Dataset extract section start

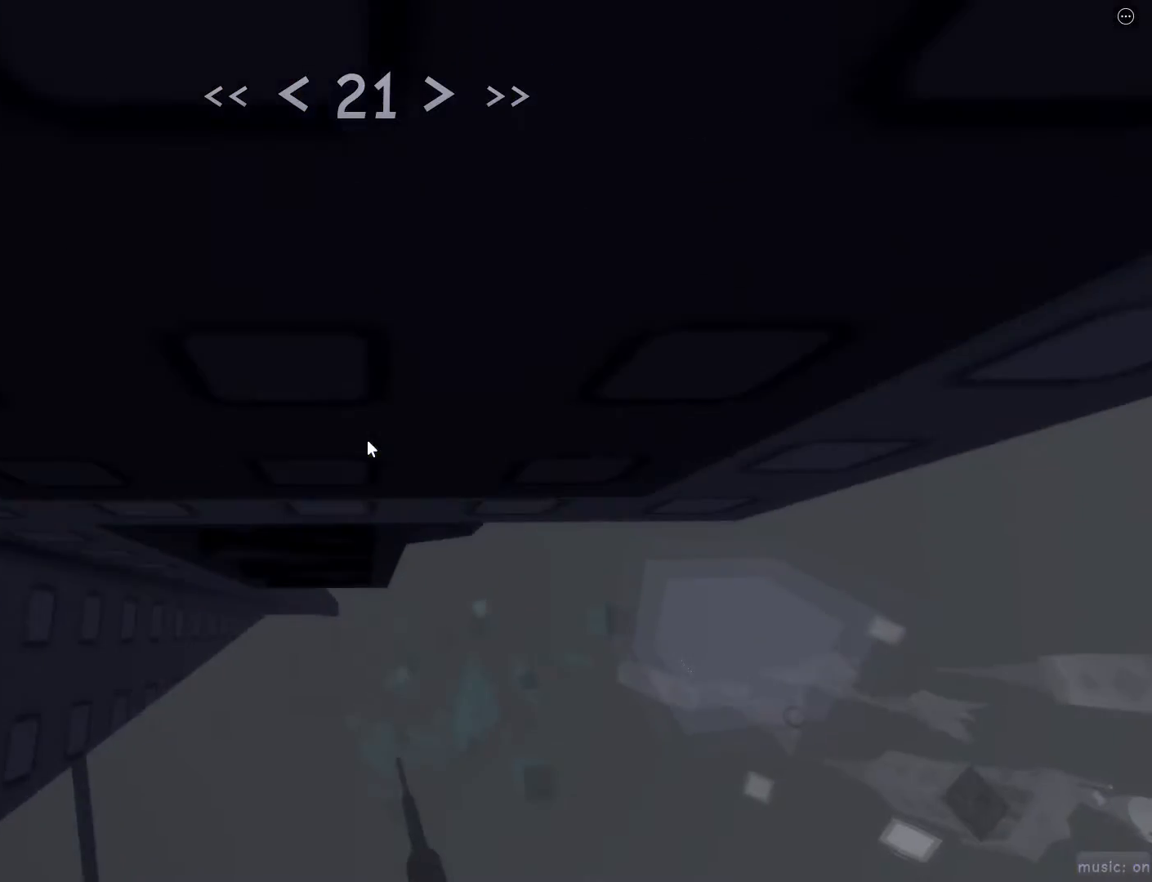
{"keys": [], "mouse": ["right"], "events": [[33, "w", "down"], [217, "w", "up"], [267, "mouse_wheel", "down"], [417, "mouse_right", "down"], [417, "mouse_wheel", "up"]]}
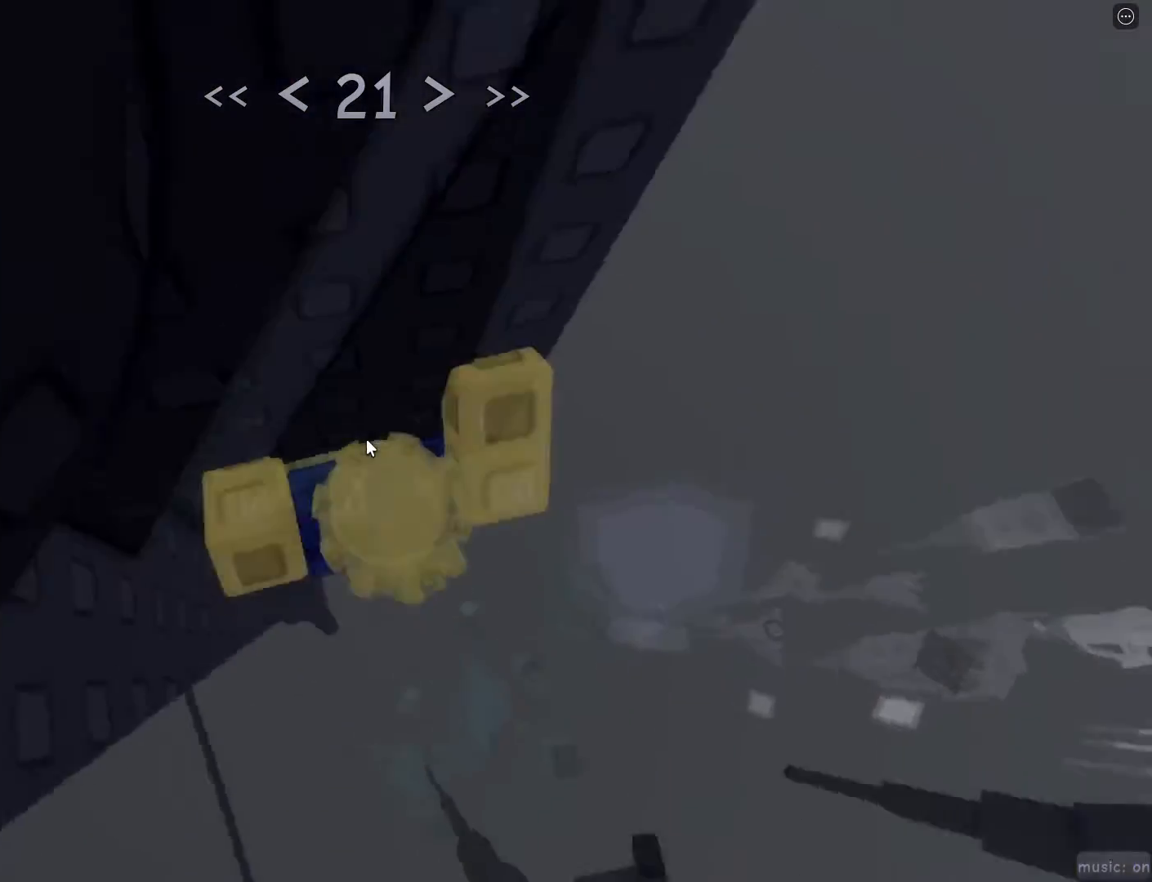
{"keys": ["d"], "mouse": [], "events": [[150, "d", "down"], [150, "mouse_right", "up"], [150, "shift", "down"], [150, "w", "down"], [200, "shift", "up"], [233, "space", "down"], [233, "w", "up"], [333, "space", "up"]]}
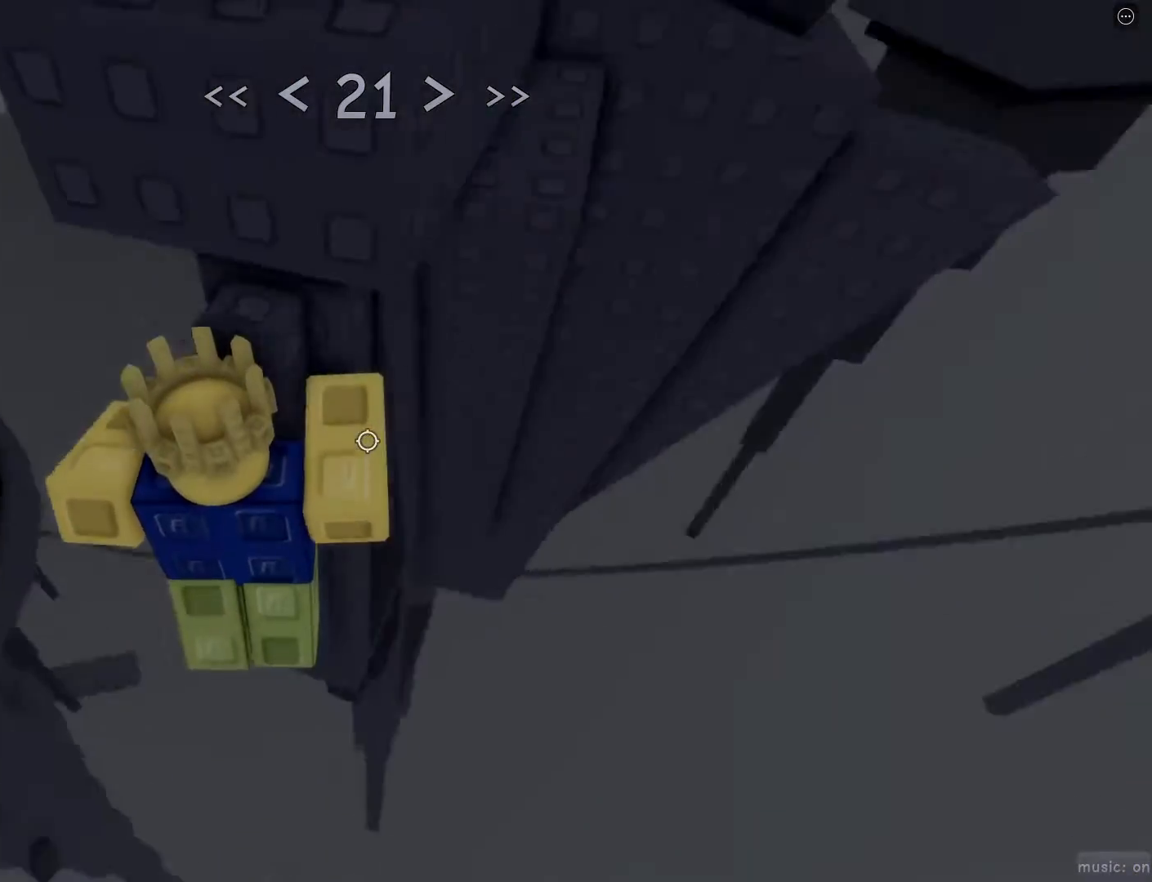
{"keys": ["w"], "mouse": [], "events": [[217, "w", "down"], [350, "mouse_wheel", "down"], [400, "mouse_wheel", "up"], [450, "d", "up"]]}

Dataset extract section end

• Exercise aim:
Write the material above out again exactly. Omit every image.

• Written solution:
{"keys": [], "mouse": ["right"], "events": [[33, "w", "down"], [217, "w", "up"], [267, "mouse_wheel", "down"], [417, "mouse_right", "down"], [417, "mouse_wheel", "up"]]}
{"keys": ["d"], "mouse": [], "events": [[150, "d", "down"], [150, "mouse_right", "up"], [150, "shift", "down"], [150, "w", "down"], [200, "shift", "up"], [233, "space", "down"], [233, "w", "up"], [333, "space", "up"]]}
{"keys": ["w"], "mouse": [], "events": [[217, "w", "down"], [350, "mouse_wheel", "down"], [400, "mouse_wheel", "up"], [450, "d", "up"]]}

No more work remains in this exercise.